Recomendo a todos os fãs de vida selvagem, de África e de literatura de viagens. Há aqui qualquer coisa para todos.

Boas Leituras!

Goodreads Review

 

Acabei de Ler – Murder in the Mews, Poirot #18

poirot 18

Nada como começar o ano devagar e confortavelmente depois das festividades, para nos prepararmos para a loucura que estará para vir. Nesse espírito resolvi pegar no volume seguinte das aventuras de Poirot, o livro número 18. Confesso que à partida fiquei logo um pouco desiludida quando percebi que era uma edição com 4 pequenas histórias, em vez do costumeiro mistério completo.
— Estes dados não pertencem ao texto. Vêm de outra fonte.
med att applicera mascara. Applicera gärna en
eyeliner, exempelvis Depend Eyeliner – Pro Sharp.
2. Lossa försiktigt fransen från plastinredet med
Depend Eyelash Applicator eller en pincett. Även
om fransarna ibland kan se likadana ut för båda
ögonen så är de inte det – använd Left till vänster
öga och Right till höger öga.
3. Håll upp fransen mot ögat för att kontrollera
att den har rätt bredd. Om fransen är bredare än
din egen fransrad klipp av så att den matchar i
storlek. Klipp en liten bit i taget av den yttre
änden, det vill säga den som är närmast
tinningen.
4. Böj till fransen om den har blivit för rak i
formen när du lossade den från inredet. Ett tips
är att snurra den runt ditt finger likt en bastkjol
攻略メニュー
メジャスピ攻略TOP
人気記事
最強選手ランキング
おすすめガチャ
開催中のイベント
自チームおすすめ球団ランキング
Quando são histórias mais curtas acaba por se perder muito dos processos mentais do Poirot, e ficamos com a sensação que nunca poderíamos ter adivinhado o final por falta de informação.

Mesmo assim estas histórias eram bem construídas e até surpreendentes no seu desfecho, o suficiente para achar que este livro vale a pena ler e não foi tempo perdido. Temos quatro histórias, um suicídio duma jovem que estava noiva, mas que tudo aponta para assassinato, o roubo duns planos de guerra importantíssimos, o suicídio dum aristocrata inglês e por fim um perigoso triângulo amoroso na maravilhosa ilha grega de Rodes.
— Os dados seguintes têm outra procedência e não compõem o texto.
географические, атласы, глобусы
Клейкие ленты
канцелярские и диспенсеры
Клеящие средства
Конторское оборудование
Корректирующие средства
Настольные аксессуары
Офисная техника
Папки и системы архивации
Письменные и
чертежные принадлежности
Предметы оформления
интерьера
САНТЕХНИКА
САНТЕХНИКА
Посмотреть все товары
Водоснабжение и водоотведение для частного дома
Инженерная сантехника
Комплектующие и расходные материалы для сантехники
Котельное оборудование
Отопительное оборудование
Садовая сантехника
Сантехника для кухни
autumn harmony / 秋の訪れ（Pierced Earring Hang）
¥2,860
Recomendo a todos os fãs de Poirot e de mistérios em geral.

Boas Leituras e Feliz 2020!

Goodreads Review

 

 

Livros que Recomendo – A Tale For The Time Being

ruth ozeki

Nada como começar o ano a recomendar um livro complexo e desafiante. Este “A Tale For The Time Being”, de Ruth Ozeki, esteve na lista de nomeados ao Booker Prize 2013 e foi assim que cheguei até ele. O próprio título já determina o que vai ser o livro, um jogo sobre a passagem do tempo, que nos vai deixar perplexos.
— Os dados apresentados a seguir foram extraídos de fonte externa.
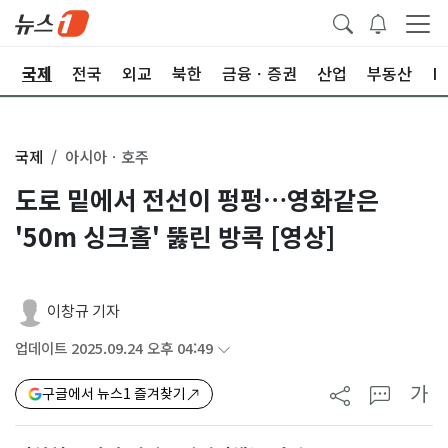
제
국제
전국
외교
북한
금융ㆍ증권
산업
부동산
I
국제
아시아ㆍ호주
도로 밑에서 전선이 펑펑…영화같은
'50m 싱크홀' 뚫린 방콕 [영상]
이창규 기자
업데이트 2025.09.24 오후 04:49
가
구글에서 뉴스1 즐겨찾기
É um livro que nos faz pensar na passagem do tempo, do que fazemos com ele, mas também nos permite aprender muito sobre uma cultura que nos é muito estranha, a japonesa. Através do diário que a narradora descobre na costa da ilha onde vive, conhecemos a vida de Nao, uma rapariga japonesa com uma avó monja budista, um pai que pensa constantemente em suícidio, e uma vida difícil na escola. É um livro que fala de temas difíceis e complicados, mas que é surpreendemente fácil de ler.

Eu achei-o extremamente envolvente e cativante, e fiquei deslumbrada, mesmo quando começamos a entrar em partes onde se discute física para explicar o progresso da história. Não se deixem intimidar por isso, já que a história é bonita e delicada e merece muito a pena.

Recomendado a todos os que querem uma boa leitura para começar 2020 e não se deixam intimidar por histórias complexas.

Boas Leituras!

Goodreads Review

Livros para 2020

book-stack

Começo 2020 com uma panóplia de livros para ler, à semelhança dos anos anteriores. Vão desde séries que comecei e quero continuar, a livros ou autores que descobri graças a coisas que li, ou livros físicos que me foram oferecidos. É um bom problema para se ter, apesar de raramente eu seguir esta lista à risca. Gosto sempre de ler para onde o vento ou a minha vontade me levam.

Para este ano os livros que estão na calha são os seguintes:

  • A Trança de Inês, de Rosa Lobato Faria: Nunca li nada desta escritora, e este ano o Peixinho Vermelho comprou este livro em segunda mão na net. Nenhum de nós o leu ainda, essencialmente por falta de disponibilidade mental. Está na calha para o início do ano.
  • Love Story à Portuguesa, de Vilhena: oferecido por uma amiga no final do ano, é mesmo o tipo de leitura divertida e socialmente interessante para começar 2020.
  • A Crown od Swords (Wheel of Time 7) de Robert Jordan: Apesar do meu entusiasmo ter esmorecido um bocadinho, não gosto de deixar séries a meio. Algures em 2020 irei pegar novamente nas aventuras de Rand al’Thor e seus companheiros.
  • Vernon Subutex 2, de Virginie Despentes: Será este ano que vou continuar a ler as desventuras de Vernon Subutex, o mais recente sem abrigo de Paris.
  • The Secret Commonwealth (Book of Dust 2), de Philip Pullman: Já que li o primeiro volume desta nova série em 2019 e no final saiu este fresquinho, já o tenho no meu Kindle pronto a seguir.
  • Aquilino Ribeiro: Aqui há uns anos comprei vários livros deste autor num alfarrabista de rua. Acho que está na altura de lhes pegar e rentabilizar o investimento.

E para começar o ano são estes os livros que tenho na calha. Espero que esta lista tenha melhor fim que a do ano anterior.